だが本当に「バーテン」という呼び方は、専門家から見ても失礼な差別用語であり、ともすると「放送禁止用語」にも該当するだろうか。確認すべく、元アナウンサーであり、マナー&話し方未来研究所所長である飯島永津子さんに話を聞いてみた。
■「バーテン」と呼ばれるようになった時期と経緯
そもそも「バーテンダー」というワードは、いつから使われているのだろう。
「1830年代頃にアメリカで生まれた職業名で、“BAR(酒場)”と“tender(提供する/世話する人)”を掛けあわせた複合語です。一説によると、日本で『バーテンダー』という職業が入ってきたのは太平洋戦争後1945年以降のこと。アメリカ文化が勢いよく入ってきたその頃から、日本でも『バーテンダー』という言葉が定着したようですね」(飯島さん)
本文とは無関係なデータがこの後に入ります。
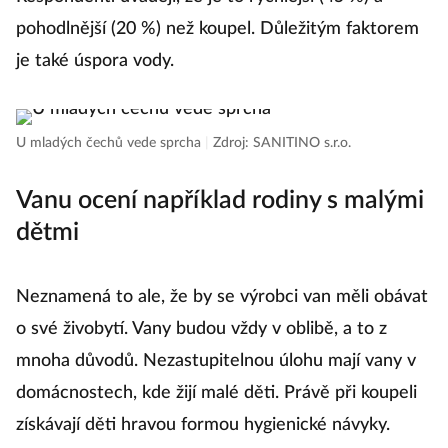
pohodlnější (20 %) než koupel. Důležitým faktorem
je také úspora vody.
U mladých čechů vede sprcha
|
Zdroj: SANITINO s.r.o.
Vanu ocení například rodiny s malými
dětmi
Neznamená to ale, že by se výrobci van měli obávat
o své živobytí. Vany budou vždy v oblibě, a to z
mnoha důvodů. Nezastupitelnou úlohu mají vany v
domácnostech, kde žijí malé děti. Právě při koupeli
získávají děti hravou formou hygienické návyky.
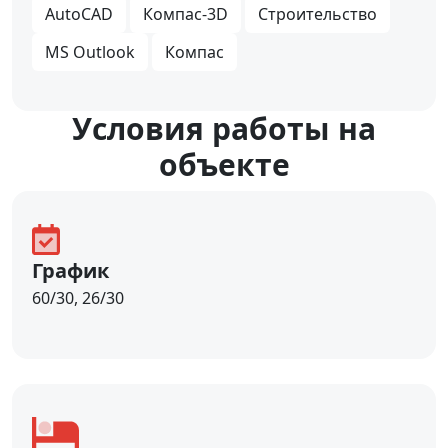
AutoCAD
Компас-3D
Строительство
MS Outlook
Компас
Уcловия работы на
объекте
График
60/30, 26/30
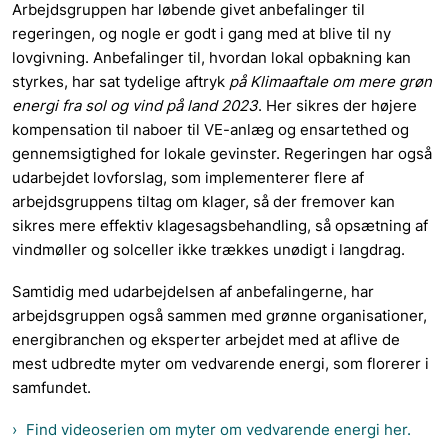
Arbejdsgruppen har løbende givet anbefalinger til
regeringen, og nogle er godt i gang med at blive til ny
lovgivning. Anbefalinger til, hvordan lokal opbakning kan
styrkes, har sat tydelige aftryk
på Klimaaftale om mere grøn
energi fra sol og vind på land 2023
. Her sikres der højere
kompensation til naboer til VE-anlæg og ensartethed og
gennemsigtighed for lokale gevinster. Regeringen har også
udarbejdet lovforslag, som implementerer flere af
arbejdsgruppens tiltag om klager, så der fremover kan
sikres mere effektiv klagesagsbehandling, så opsætning af
vindmøller og solceller ikke trækkes unødigt i langdrag.
Samtidig med udarbejdelsen af anbefalingerne, har
arbejdsgruppen også sammen med grønne organisationer,
energibranchen og eksperter arbejdet med at aflive de
mest udbredte myter om vedvarende energi, som florerer i
samfundet.
Find videoserien om myter om vedvarende energi her.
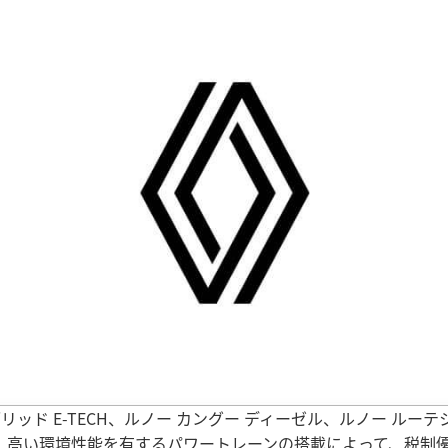
ッド E-TECH、ルノー カングー ディーゼル、ルノー ルーテシ
。高い環境性能を有するパワートレーンの搭載によって、税制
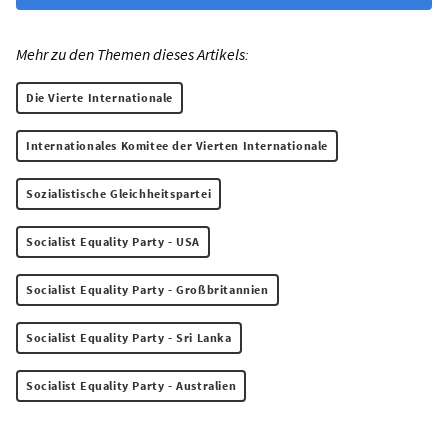
Mehr zu den Themen dieses Artikels:
Die Vierte Internationale
Internationales Komitee der Vierten Internationale
Sozialistische Gleichheitspartei
Socialist Equality Party - USA
Socialist Equality Party - Großbritannien
Socialist Equality Party - Sri Lanka
Socialist Equality Party - Australien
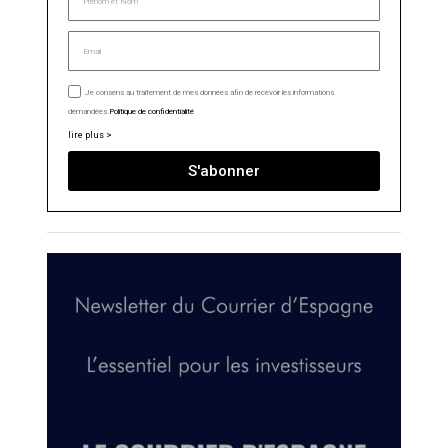
Je consens au traitement de mes données afin de recevoir les informations
demandées.
Politique de confidentialité
lire plus >
S'abonner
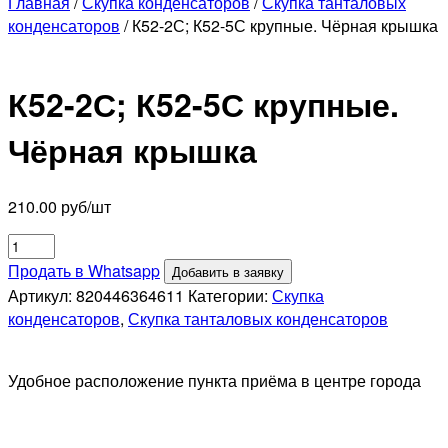
Главная
/
Скупка конденсаторов
/
Скупка танталовых
конденсаторов
/ К52-2С; К52-5С крупные. Чёрная крышка
К52-2С; К52-5С крупные.
Чёрная крышка
210.00
руб/шт
Количество
товара
Продать в Whatsapp
Добавить в заявку
К52-
Артикул:
820446364611
Категории:
Скупка
2С;
конденсаторов
,
Скупка танталовых конденсаторов
К52-
5С
Удобное расположение пункта приёма в центре города
крупные.
Чёрная
крышка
では、なぜ「バーテン」と呼ばれるようになったのだろうか。
「『バーテン』は、アメリカの『バーテンダー』を語源としつつも意味は異なり、『バー』と『フーテン』を組み合わせた造語です。『フーテン』とは、『フーテンの寅さん』の通り定職を持たずフラフラしている人という意味ですが、日本にバーテンダーという職業が入ってきた当時は、多くの知識や技術を問われない職業と認識されていたため『バーテン』と呼ばれるようになり、一種の差別用語に該当するのではないかといわれてきました。現在はバーテンダーの職業的権利を保つため、『N.B.A.検定試験制度』に基づいた資格試験(バーテンダー呼称技能認定試験、インターナショナル・バーテンダー呼称技能認定試験)があり、取得者は確かな知識と技術を持つことが証明されるようになりました」(飯島さん)
「N.B.A.検定試験制度」とは、バーテンダーの資質の向上と調酒に関する知識の普及を目的とする日本バーテンダー協会主催の試験のこと。取得すると社会的評価も高まるようだ。
■「バーテン」は差別用語であり放送禁止用語?
バーテンダーに向かって、直接「バーテン」と呼びかけることは失礼ということが分かったが、表立って使わなければ支障はないだろうか。
「賛否両論あるでしょう。例えば、いっときキャビンアテンダントは『スッチー』、私のようなアナウンサーは『局アナ』と呼ばれてきましたが、内々で使うことに留めておいたほうが無難かもしれませんね」(飯島さん)
やはり不快と感じる人がいるということだろう。放送禁止用語には該当するだろうか。
「そもそも放送禁止用語の定義はあってないようなものです。しかし『バーテン』は略語であり差別用語に聞こえることから、放送禁止用語に該当するといえるでしょう」(飯島さん)
他にも、人によっては不快に感じる職業の呼び方がありそうなので気を付けたい。
「私がアナウンサーだった頃、放送禁止用語は『放送に用いるのに不適切な言葉」という取り扱いで、毎月、不適切な言葉を冊子にまとめ周知徹底されたものです。これらは日本民間放送連盟やNHK放送基準の解釈に付随するものながら、責任は各放送局の自主基準によって運用されてきました。ですが、2005年以降は個人情報の保護に関する法律により、統一して規制対象となった放送用語もあるようです」(飯島さん)
現在も個人情報以外の放送用語に法の規制がないのは驚きだが、「バーテン」は、先に挙げたコネタの通り、失礼であり放送禁止用語に該当するというのが飯島さんのご見解。安易に使用しないに越したことはないだろう。
●専門家プロフィール:飯島 永津子
テレビ朝日系列民放局、NHKアナウンサーを経てフリーに転身。各界の著名人への取材を通じ多くの学びを得る。 現在は、愛媛大学医学部、他大学講師、NHK・三越・新聞社などのカルチャー講師、BMIビジネスマナー認定講師、マナー&話し方未来研究所所長として、全国の大学や企業、病院などで作法や話し方などの講演を行う。